Enquanto porém o índio mantinha assim pela certeza de sua vista rápida, e pela projeção das suas flechas esse círculo impenetrável para quem quer que fosse, não deixava de olhar com uma atenção escrupulosa a corrente e as margens do rio.

O peixe que beijava a flor da água, e que podia ir ofender a moca; uma cobra verde inocente que se enroscava pelas folhas dos aguapés; um camaleão que se aquecia ao sol fazendo cintilar o seu prisma de cores brilhantes; um sagüi branco e felpudo que se divertia a fazer caretas maliciosas suspendendo-se pela cauda ao galho de uma árvore; tudo quanto podia ir causar um susto à moça, o índio fazia fugir, se estava longe, e se estava perto, pregava o animal imóvel sobre o tronco ou sobre o chão.

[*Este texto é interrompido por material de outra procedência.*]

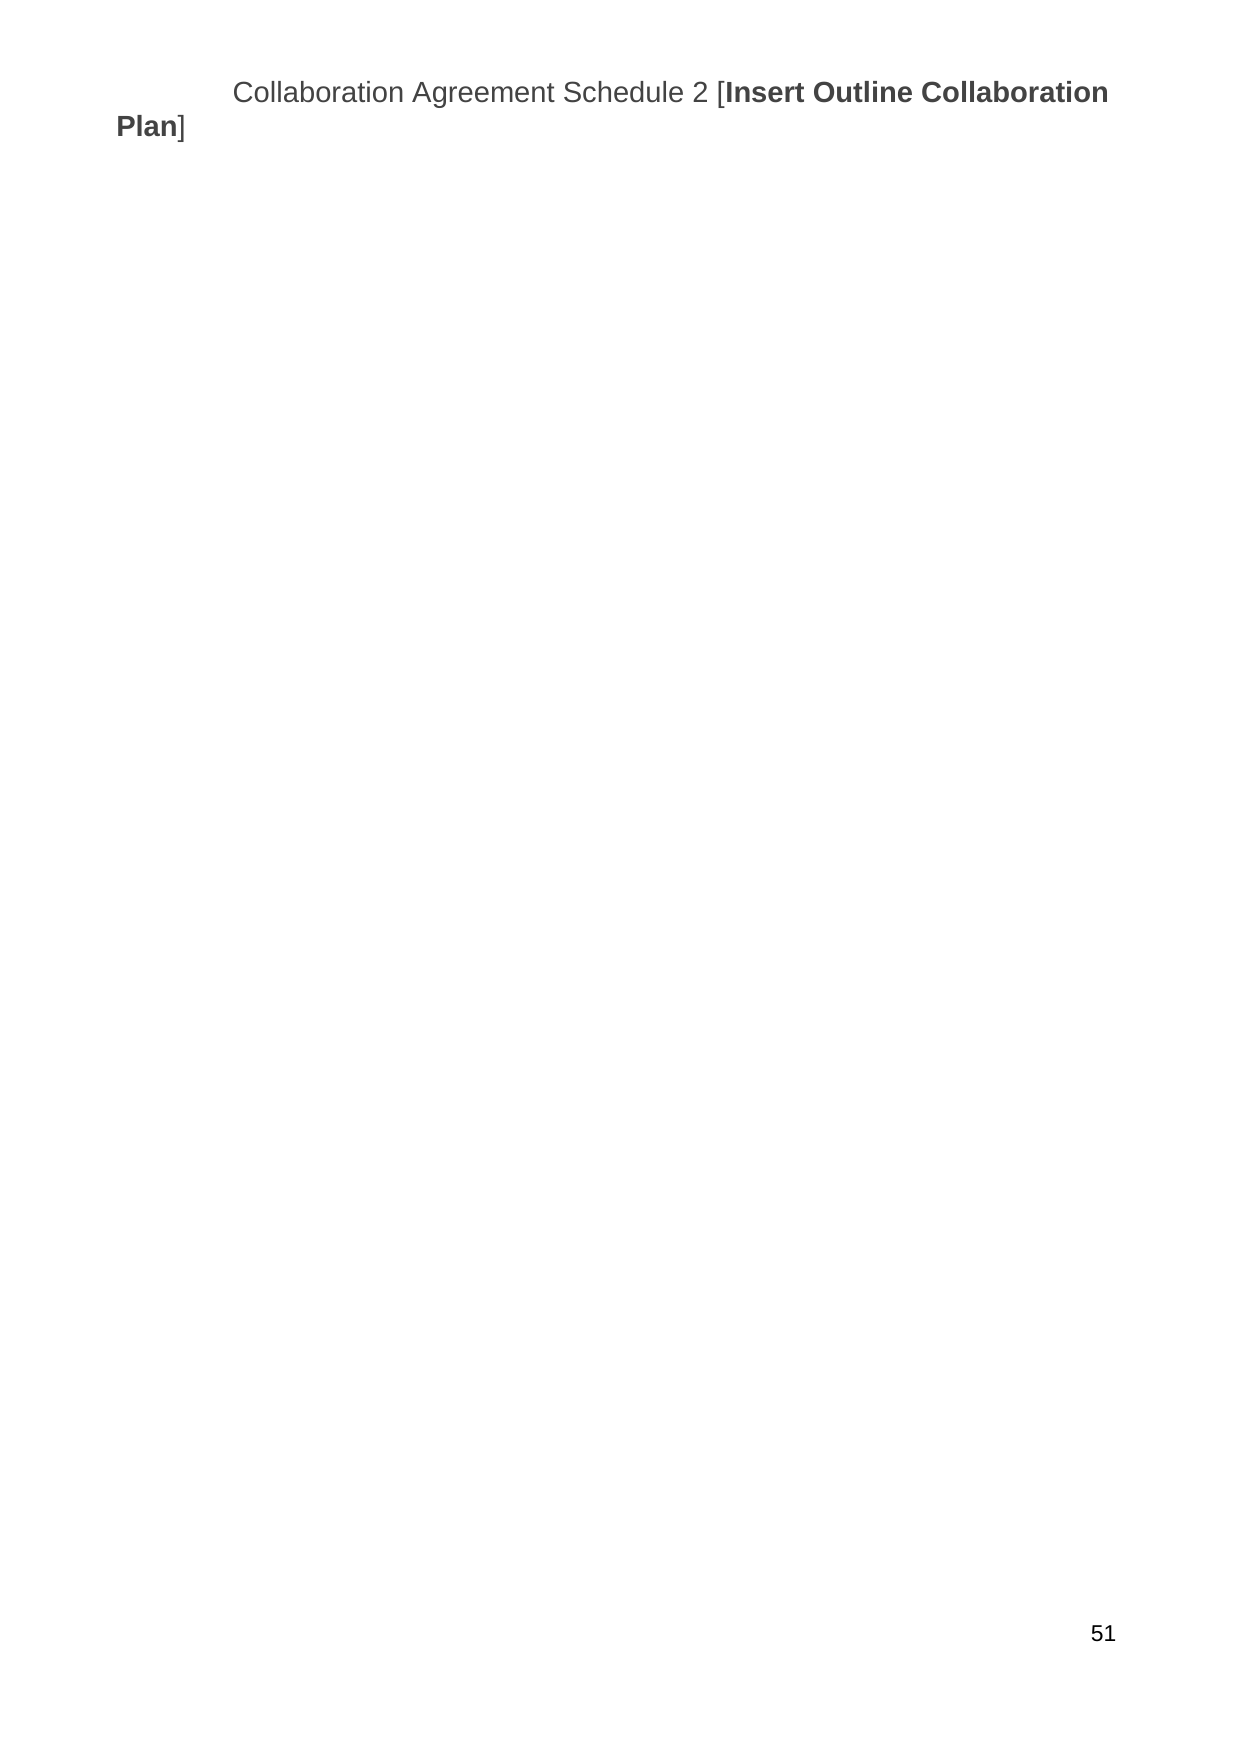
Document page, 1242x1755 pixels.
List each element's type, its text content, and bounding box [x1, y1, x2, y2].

text Collaboration Agreement Schedule 2 [Insert Outline Collaboration Plan] [116, 75, 1122, 142]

Se um ramo arrastado pela corrente passava, se um pouco do limo das águas despegava-se da margem pedregosa do rio, se o fruto de uma sapucaia pendida sobre o Paquequer estalava prestes a cair, o índio, veloz como o tiro do seu arco, lançava-se e retinha o coco no meio da sua queda, ou precipitava-se na água e apanhava os objetos que boiavam.

Cecília podia ser ofendida pelo tronco que a correnteza carregava, pela fruta que caía; podia assustar-se com o contato do limo julgando ser uma cobra; e Peri não perdoaria a si mesmo a mais leve mágoa que a moça sofresse por falta de cuidado seu.

Enfim ele estendia ao redor dela uma vigilância tão constante e infatigável, uma proteção tão inteligente e delicada, que a moça podia descansar, certa de que, se sofresse alguma coisa, seria porque todo o poder do homem fora impotente para evitar.

Eis pois a razão por que Cecília recomendava a Peri que estivesse quieto e sossegado; é verdade que ela sabia que essa recomendação era sempre inútil, e que o índio faria tudo para que uma abelha sequer não viesse beijar os seus lábios vermelhos confundindo-os com uma flor de pequiá.

Quando as duas mocas atravessaram a esplanada, Álvaro passeava junto da escada.

Cecília saudou de passagem com um sorriso ao jovem cavalheiro; e desceu ligeiramente seguida por sua prima.

Álvaro que tinha procurado ler-lhe nos olhos e no rosto o perdão de sua loucura da véspera, e nada havia percebido que acabasse com o seu receio, quis seguir a moça, e falar-lhe.

Voltou-se para ver se alguém estava ali que reparasse no que ia fazer, e deu com o italiano que a dois passos dele o olhava com um dos seus sorrisos sarcásticos.

—Bom dia, sr. cavalheiro.

Os dois inimigos trocaram um olhar que se cruzara como laminas de aço que rogassem uma na outra.

Nesse momento Peri se aproximava lentamente deles, carregando uma das pistolas que Cecília lhe havia dado há alguns minutos.

O índio parou, e com um ligeiro sorriso de uma expressão indefinível tomou as pistolas pelo cano e apresentou-as uma a Álvaro e outra a Loredano.

Ambos compreenderam o gesto e o sorriso; ambos sentiram que tinham cometido uma imprudência, e que o espírito perspicaz do selvagem havia lido nos seus olhos um ódio profundo, e talvez a causa desse ódio.

Voltaram-se fingindo não ter visto o movimento.

Peri levantou os ombros e metendo as pistolas na cinta passou entre eles com a cabeça alta, o olhar sobranceiro, e acompanhou sua senhora.